10話 襲来
「――誰か……! 誰か助けてっ!」
「アレスティファ君、あっちだ!」
リシュラの示した先を見ると、確かに、異様なほどに人が多い。
騒ぎの現場はあそこの近くで間違いないだろう。
しかし、急いで二人が騒ぎの現場と思われる場所に近づこうにも、野次馬に阻まれて簡単にはたどり着けない。
「ちょっとどいてください!」
切羽詰まった声で、ミルフィユが目の前で行く手を阻む中年の男性に訴えかけても、男性は良い顔をしない。
「おい嬢ちゃんたち、この先は危険だ! さすがの俺でも、そう易々とあんたらを見逃すわけには……」
「――ッ!! いいから、早く!」
「おい、嬢ちゃん!」
こうなれば、強行突破だ。
ミルフィユは無理やりにでも男性を押しのけ、現場へ向かって人混みの中を進んでいく。
そんなミルフィユのあとを追うように、男性の横を通り抜けるリシュラだったが、男性のそばから立ち去るさい、驚くべき程冷たい声で、小さくつぶやく。
「それでは、俺らはこれで失礼する。
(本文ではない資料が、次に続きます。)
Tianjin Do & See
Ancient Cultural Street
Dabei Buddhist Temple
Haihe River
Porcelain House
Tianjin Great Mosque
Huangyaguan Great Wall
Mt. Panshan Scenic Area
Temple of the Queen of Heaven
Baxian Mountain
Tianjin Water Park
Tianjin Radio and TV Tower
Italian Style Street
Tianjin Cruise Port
……あんまりあいつを舐めるなよ?」
男性の目には一瞬だけ、リシュラの目が紅色に染まっているように見えた。
「やだやだ、怖い! みんな見ているだけじゃなくて助けてよぉ……!!」
女性の悲痛な叫びがミルフィユの耳に届く。
⦅……怖いよぅ……誰か、助けて…………!!⦆
その声に呼応して、ミルフィユが記憶の奥底に無理やり封じ込めていた記憶が思い起こされそうになり、彼女は首を振って、それらを振り落とす。
(今は思い出している暇がない……!)
ミルフィユは何かに耐えるように唇を噛みしめながら、精一杯走る。
どうか、間に合ってくれ。そう切に願いながら。
「ふふふ、あなたの恐怖に歪んだ表情、実に素晴らしいですねぇ」
怖がる女性の首を右手でいともたやすく掴み、上空でおかしそうに笑う、緑髪の男。
「やだ、お願いだから誰か、助けて……」
男に捕まった女性がどんなに嘆願しようとも、その場に居た誰もが一歩も動こうとしない。
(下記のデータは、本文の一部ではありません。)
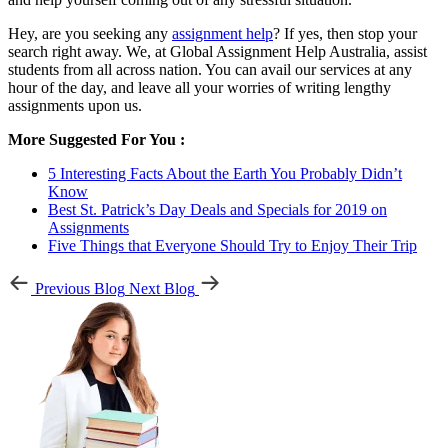
Hey, are you seeking any
assignment help
? If yes, then stop your
search right away. We, at Global Assignment Help Australia, assist
students from all across nation. You can avail our services at any
hour of the day, and leave all your worries of writing lengthy
assignments upon us.
More Suggested For You :
5 Interesting Facts About the Earth You Probably Didn’t
Know
Best St. Patrick’s Day Deals and Specials for 2019 on
Assignments
Five Things that Everyone Should Try to Enjoy Their Trip
Previous Blog
Next Blog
「ふふふ、人間は愚かですねぇ。あなたがどんなに頼もうと、自分に害が及ぶかもしれないと考え、助けようとも思わない。……ふふふ、可哀そうなあなたに、一度だけチャンスを与えましょう……私たちの仲間になりませんか?」
「――そうはさせない!!」
半ば叫ぶような声が辺りに響くと同時に、男の頬に冷たい、槍状の何かがかすめる。
男が声のした方へ視線を向けると、そこには、怯えなんて微塵たりとも感じさせない、こちらに明らかな殺意を向けた、一人の少女の姿があった。
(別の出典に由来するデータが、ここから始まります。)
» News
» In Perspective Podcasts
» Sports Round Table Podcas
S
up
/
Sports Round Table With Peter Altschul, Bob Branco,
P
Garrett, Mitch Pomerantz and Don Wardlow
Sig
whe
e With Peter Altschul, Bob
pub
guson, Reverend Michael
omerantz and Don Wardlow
「ふふふ、まさかこの場で私に歯向かう人間がいるだなんて、夢にも思いませんでした」
「……それにしては、ずいぶん余裕そうだな」
「えぇ、だってあなたごとき、私たちにとっては何の脅威でもありませんし」
ふふふ、と、耳障りな笑い声をあげながら、緑髪の男は、自分に歯向かってくる少女――ミルフィユのことを、よく観察する。
「ふふふ、あなたの魔力、かなり大きそうですねぇ……真っ向から勝負をすれば、もしかしたら負けてしまうかもしれません」
次の瞬間、ミルフィユは男から明らかに人間のものではない魔力を感じ取り、思わず身構えてしまう。